第20回 形態別介護技術

問題101 家族介護者への支援に関する次の記述のうち、適切なものに○、適切でないものに×をつけた場合、その組み合わせとして正しいものを一つ選びなさい。

A 家族が長期間介護を続けている場合は、虐待は起こらないと判断する。
B 家族介護者に対しては、専門的知識・技術をもって、介護に関する指導を行う。
C 福祉用具については、入手や利用の方法に関する情報を分かりやすく提供する。
D 利用者に関する記録は、事実を分かりやすく的確に伝えられるように記述する。

(組み合わせ)
  A B C D
1 ○ ○ × ×
2 ○ × ○ ×
3 ○ × × ○
4 × ○ ○ ○
5 × × ○ ○

解答 4
A:×統計上もお年寄りに対する家族からの虐待が多いんですよね〜。それがわかっていれば間違い!というのがわかりますね。
B:
本人だけでなく介護者(家族)に対しても介護に関する指導をおこなうのが介護福祉士(介護者)の業務の一つですから正解!
C:介護福祉士は自動的に福祉用具専門相談員の有資格者となっているので家族介護者にたいして福祉用具に関する情報提供をすることは問題がない。
D:記録については「事実を分かりやすく的確に…」これ以上の表現はないですね。


問題102 高齢者の寝たきり予防等に関する次の記述のうち、適切なものに○、適切でないものに×をつけた場合、その組み合わせとして正しいものを一つ選びなさい。

A 臥床状態から上半身を起こす場合には、速やかにギャッジベッドの上部を高くする。
B 昼間は、寝衣から普段着に着替えて生活リズムをつけるよう工夫する。
C 寝たきり状態が続くと関節の拘縮につながるので、積極的に手足を動かす。
D 「ベッド」「ポータブルトイレ」「いす(車いすを含む)」を利用者の状況に合わせて使用し、寝たきりにならないようにする。

(組み合わせ)
  A B C D
1 ○ ○ ○ ×
2 ○ ○ × ○
3 ○ × × ×
4 × ○ ○ ○
5 × × ○ ○

解答 4
A:×起立性低血圧症は体位変換時、寝た状態から急に起こされると血圧が下がり、ふらつきやめまい、疲労感、動悸、視野のかすみ、眼前暗黒感、時には失神などを伴ううことがあります。
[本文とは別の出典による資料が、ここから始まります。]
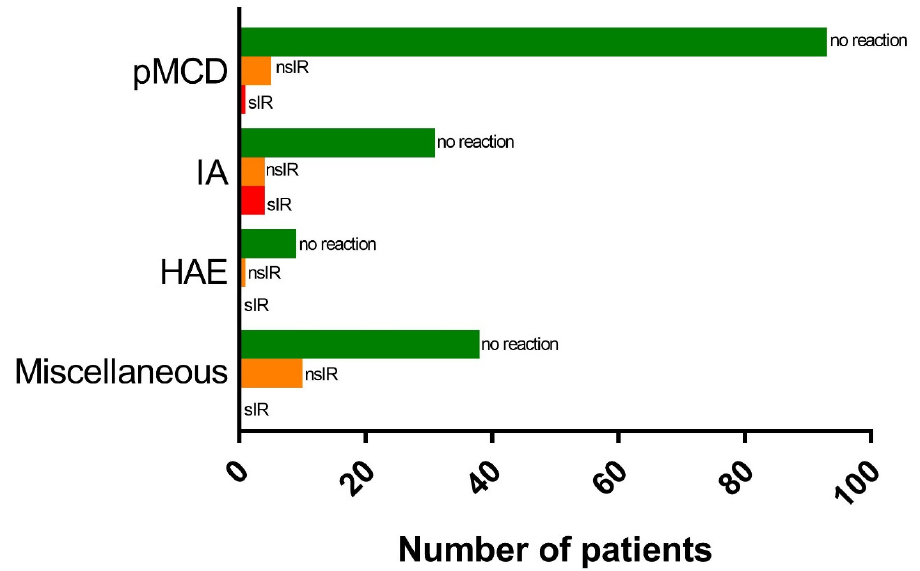
Figure 2. Distribution of immediate reactions among different subgroups. Abbreviations: nsIR, non-severe immediate reaction; sIR, severe immediate reaction; pMCD, primary mast cell disease; IA, idiopathic anaphylaxis; HAE, hereditary angioedema.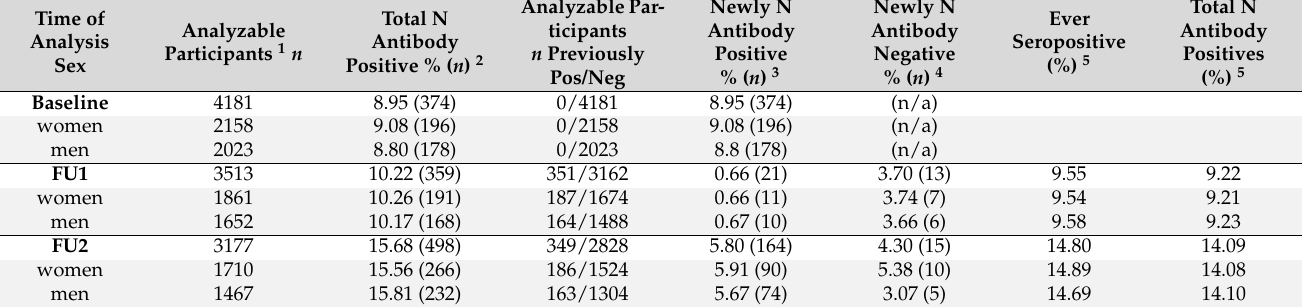
Table 2. Crude N-test seropositivity among analyzed participants and changes over time. Shown are the number of total N-antibody positives, newly seropositive, and newly seronegative participants for N-protein specific antibodies at baseline (June 2020), at FU1 (November 2020), and at FU2 (April 2021). Also shown is the percentage of the according participants group as well as ever N-seropositives and total N-seropositives.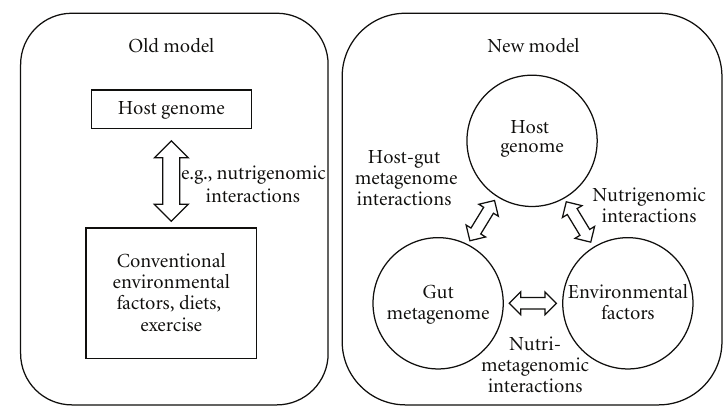
Figure 4: New and old models describing the factors that contribute to the development of metabolic diseases. An old model is based on direct interactions between the environmental factors and genetic variations of individuals (nutrigenomic interactions). A new model includes the emerging discoveries related to the gut microbiota and the host. Environmental factors such as dietary fats a ff ect the composition of the gut microbiota. Conversely, di ff erent profiles of gut microbiota regulate the production of short-chain fatty acids. Thus, the two way interactions can be described as nutri-metagenomic interactions. Crosstalks between the host and gut microbiota can also happen (host- metagenome interactions). Evidence that mutations of a host gene lead to alterations of gut microbiota profile and that mice colonized with di ff erent gut microbiota have di ff erent metabolic phenotype s supports the host-metagenome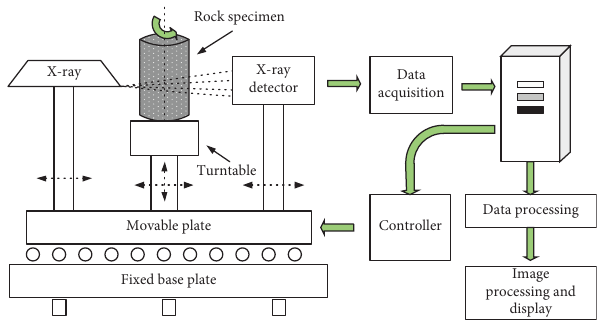
Figure 1: Schematic diagram of the μ 225Kv microfocus CT system for scanning and data processing.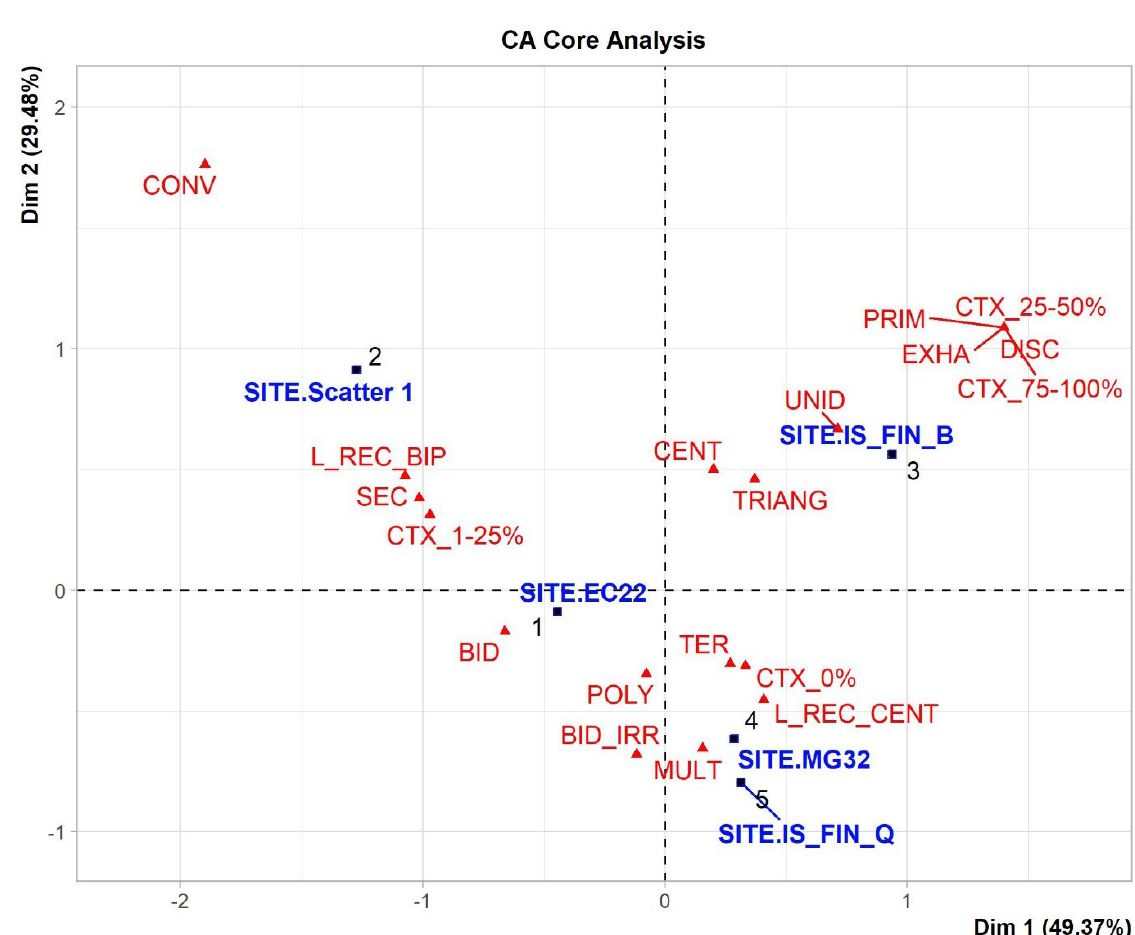
Figure 15: Correspondence analysis of cores. Supplementary variables are marked in blue while active variables are marked in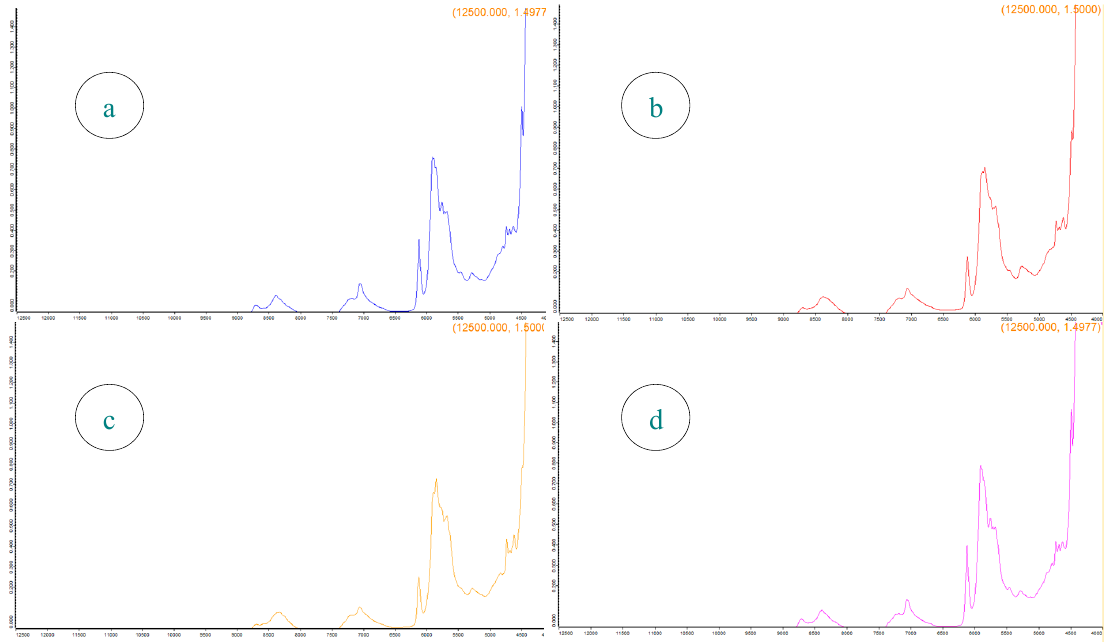
Figure 3. Near infrared spectra of the essential oils from four different harvesting time. The insertion is the inset evidence of the peaks between 4000–12,500 cm − 1 : ( a ) MK15, ( b ) MK36, ( c ) MK45 and ( d ) MK60.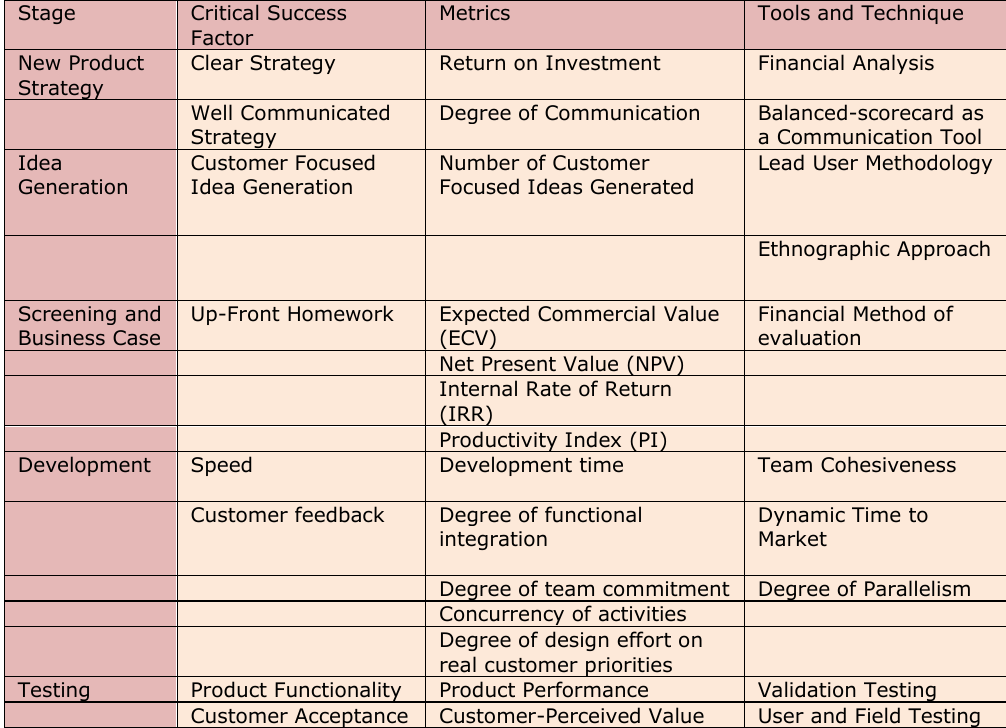
Table 1. Critical Success Factors and Metrics for Stages of NPD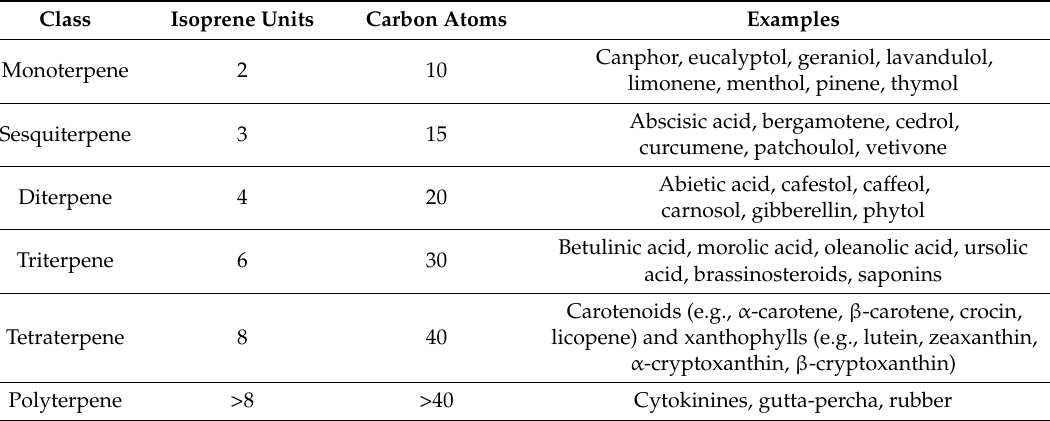
Table 2. Classification of terpenes and terpenoids on the basis of their isoprene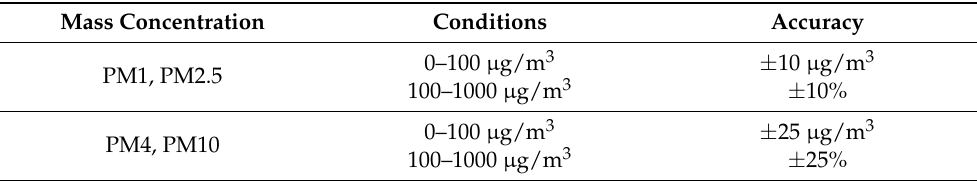
Table 1. Accuracy of SPS30 sensor.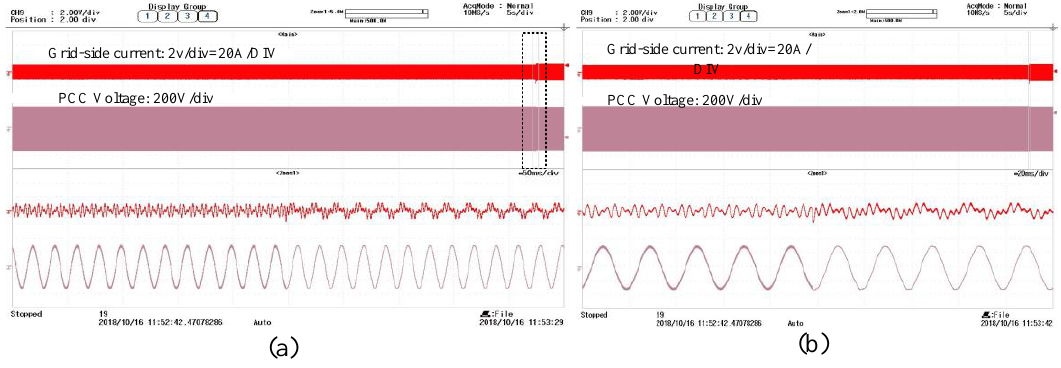
Figure 15. Experimental waveform when the grid impedance changes (C = 600 μF, R = 0.6 Ω). ( a ) The waveform when the system becomes stable; ( b ) zoom of dotted box in ( a ).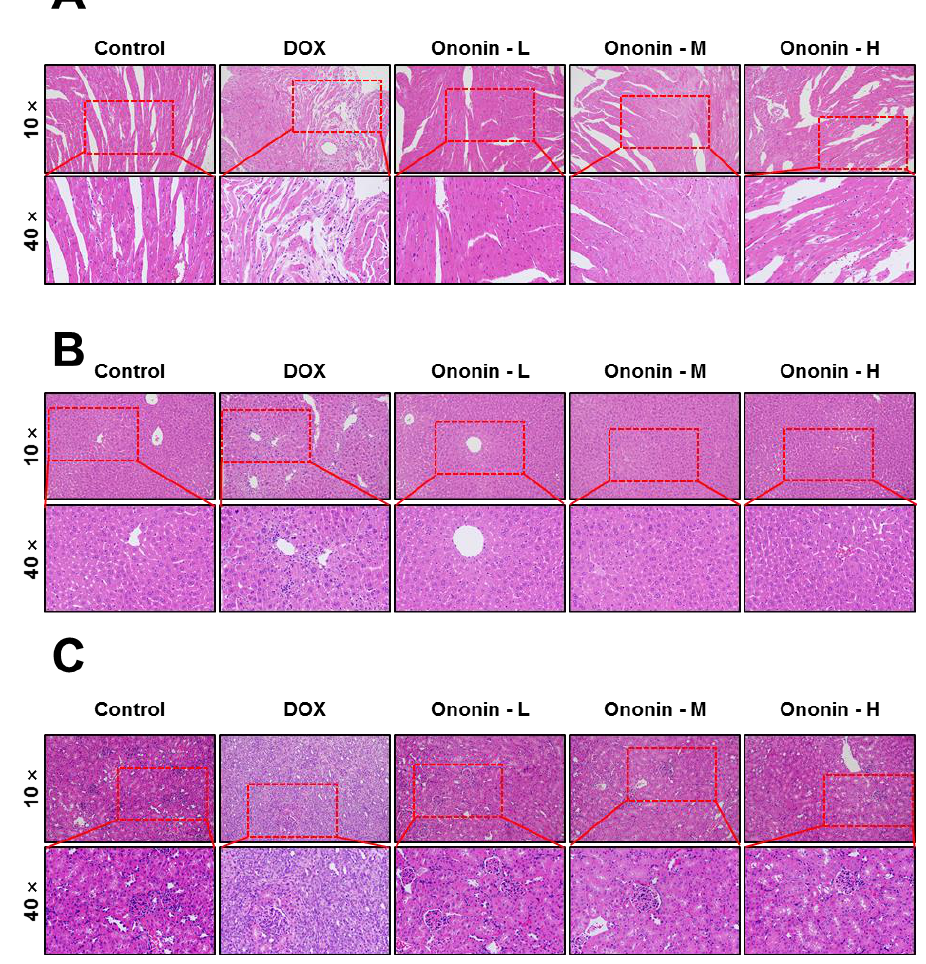
Figure 10. Biosafety of ononin in vivo . HE staining of ( A ) heart, ( B ) liver, and ( C ) kidney in MG-63 xenograft mice obtained from different groups. Ononin at 1, 3, and 10 mg/kg/i.p were shown as -L, -M, and -H, respectively.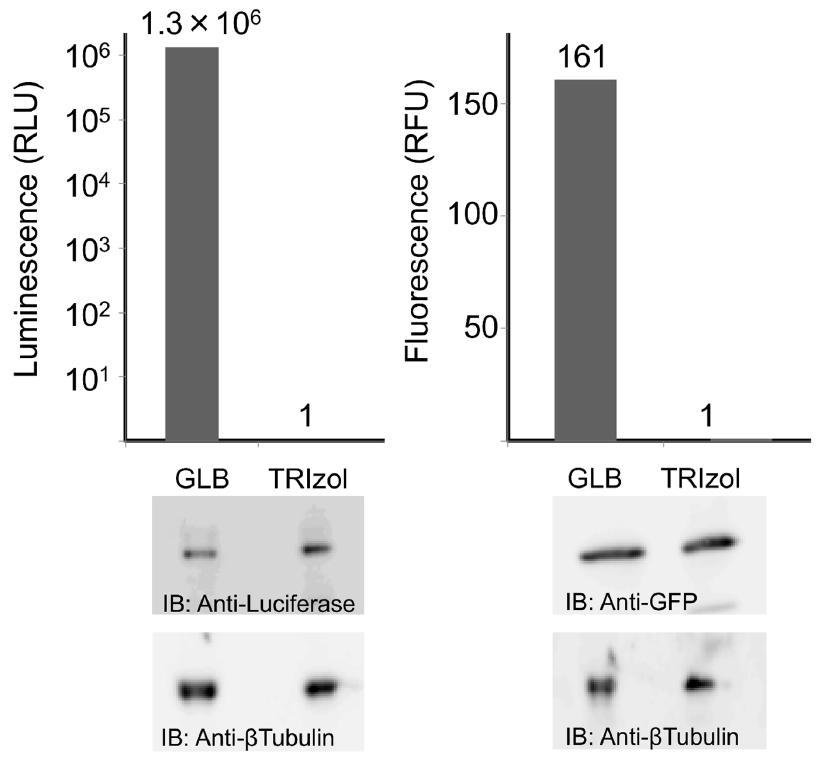
Figure 4. Biological activity of reporter proteins in physiological buffer or TRIzol lysates. Hek293 cells expressing either GFP or Luc were directly lysed in physiological Glo Lysis buffer (GLB) or TRIzol, and GFP or Luc activity were measured. Reporter proteins were verified by western blotting.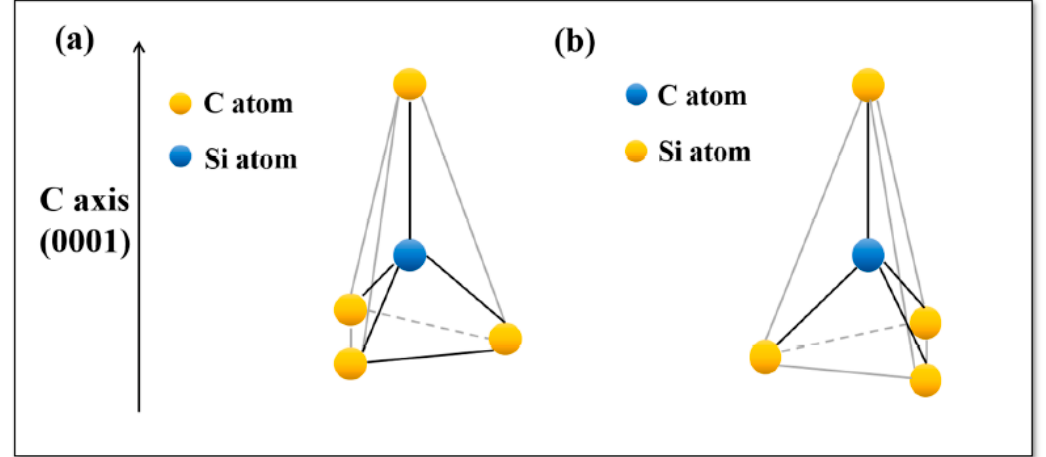
Figure 1. Elongated tetrahedron with C 3v symmetry of the hexagonal polytype: ( a )—SiC 4 each silicon atom is bonded to 4 carbon atoms and ( b )—CSi 4 each carbon atom is bonded to 4 silicon atoms.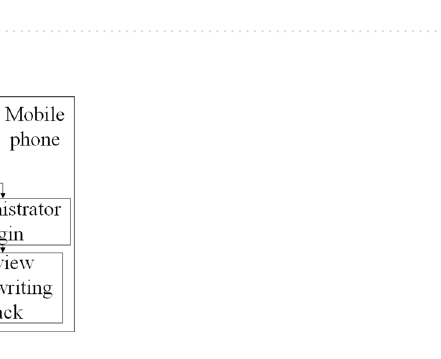
Figure 3. Architecture diagram of the handwriting trajectory acquisition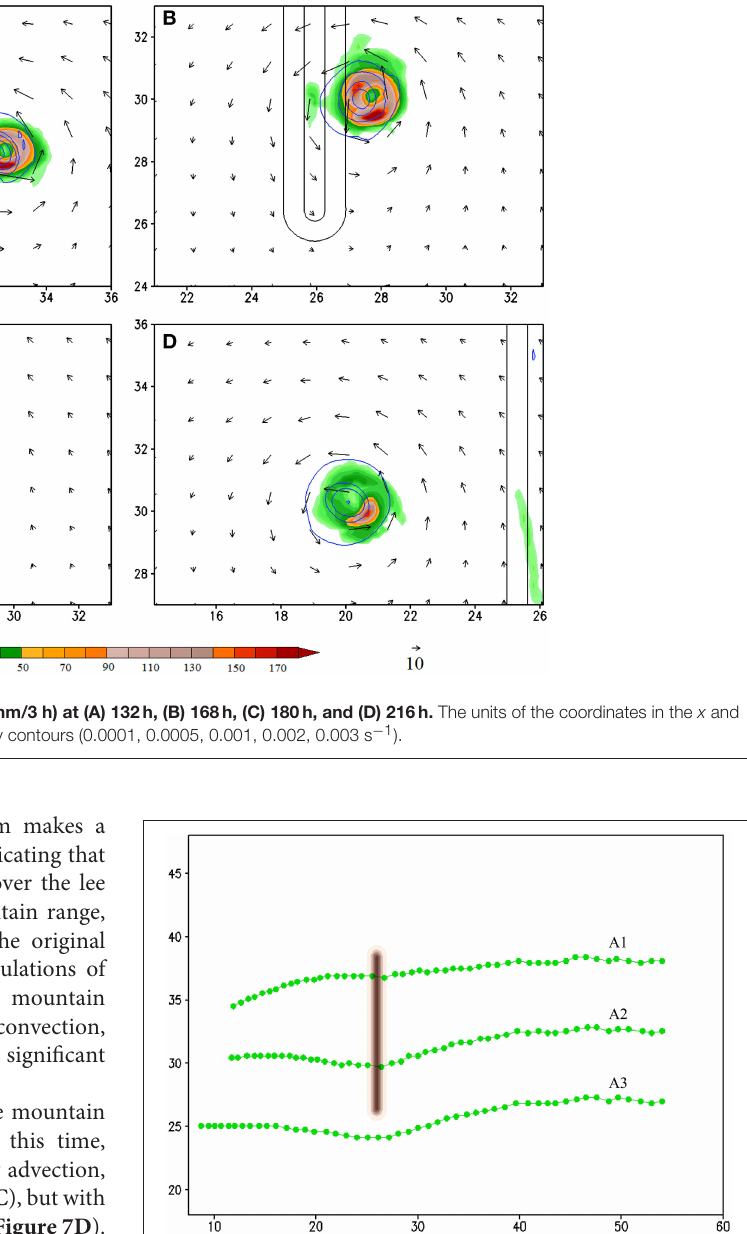
A2 (case CNTL). Figure 9 shows the simulated tracks A1,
これは起立性低血圧の症状ですから注意が必要です。ギャッジベッドの上部を高くするには徐々にゆっくりしなければいけません。
B:○いつでも寝間着では生活のリズムを作ることができません。昼間は昼間の普段着に着替え生活にメリハリをつけましょう。
C:○はい・・常識として覚えましょう。
D:○その時々の状態に合わせ、体を起こしたり、移動したりする・・・そうすると寝たきりの予防にもなります。

問題103 肢体不自由者の介護に関する次の記述のうち、適切なものに○、適切でないものに×をつけた場合、その組み合わせとして正しいものを一つ選びなさい。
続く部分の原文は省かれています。